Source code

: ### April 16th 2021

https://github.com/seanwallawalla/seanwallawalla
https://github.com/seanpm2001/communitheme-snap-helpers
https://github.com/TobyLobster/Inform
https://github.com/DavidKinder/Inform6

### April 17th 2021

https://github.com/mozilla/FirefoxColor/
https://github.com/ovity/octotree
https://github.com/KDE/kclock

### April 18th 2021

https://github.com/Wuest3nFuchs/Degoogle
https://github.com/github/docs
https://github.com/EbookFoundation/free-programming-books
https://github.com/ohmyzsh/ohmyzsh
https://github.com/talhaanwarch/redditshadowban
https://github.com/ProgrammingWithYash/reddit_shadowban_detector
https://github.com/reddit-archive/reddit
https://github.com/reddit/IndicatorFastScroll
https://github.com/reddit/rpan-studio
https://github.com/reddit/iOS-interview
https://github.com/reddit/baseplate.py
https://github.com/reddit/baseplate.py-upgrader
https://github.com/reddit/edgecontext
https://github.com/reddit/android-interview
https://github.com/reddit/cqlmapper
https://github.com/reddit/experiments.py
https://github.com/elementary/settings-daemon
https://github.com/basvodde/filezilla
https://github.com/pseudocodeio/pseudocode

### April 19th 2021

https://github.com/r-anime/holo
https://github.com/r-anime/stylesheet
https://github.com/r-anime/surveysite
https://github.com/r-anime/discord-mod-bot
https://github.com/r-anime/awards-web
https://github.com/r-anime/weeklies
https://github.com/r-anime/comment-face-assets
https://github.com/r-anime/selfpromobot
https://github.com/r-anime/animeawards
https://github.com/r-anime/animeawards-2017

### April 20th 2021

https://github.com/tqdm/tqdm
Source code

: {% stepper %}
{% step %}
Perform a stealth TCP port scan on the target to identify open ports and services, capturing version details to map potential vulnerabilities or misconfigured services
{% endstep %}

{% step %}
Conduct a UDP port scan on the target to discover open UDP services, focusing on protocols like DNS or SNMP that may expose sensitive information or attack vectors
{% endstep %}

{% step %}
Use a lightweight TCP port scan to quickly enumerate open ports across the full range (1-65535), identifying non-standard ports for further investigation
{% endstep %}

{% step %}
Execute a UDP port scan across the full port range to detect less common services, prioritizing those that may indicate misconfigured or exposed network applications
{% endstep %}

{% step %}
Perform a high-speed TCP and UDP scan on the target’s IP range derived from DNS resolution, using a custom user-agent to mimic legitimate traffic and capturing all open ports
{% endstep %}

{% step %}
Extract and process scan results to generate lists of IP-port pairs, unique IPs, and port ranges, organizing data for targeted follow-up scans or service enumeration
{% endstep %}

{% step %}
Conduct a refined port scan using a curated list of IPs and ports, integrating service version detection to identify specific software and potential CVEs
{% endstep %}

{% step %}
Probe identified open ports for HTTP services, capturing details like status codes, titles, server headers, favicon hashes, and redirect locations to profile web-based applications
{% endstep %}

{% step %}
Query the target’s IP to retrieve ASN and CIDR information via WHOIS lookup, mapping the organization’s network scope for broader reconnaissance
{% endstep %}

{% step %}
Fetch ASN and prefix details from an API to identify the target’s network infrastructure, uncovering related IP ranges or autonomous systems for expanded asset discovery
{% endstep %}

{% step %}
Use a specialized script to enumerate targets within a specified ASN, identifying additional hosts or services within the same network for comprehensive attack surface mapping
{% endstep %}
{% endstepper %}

------------------------------------------------------------

**What the task requires**
Take every line of the material that contains the word "baseplate", and copy it.

**Solution**
https://github.com/reddit/baseplate.py
https://github.com/reddit/baseplate.py-upgrader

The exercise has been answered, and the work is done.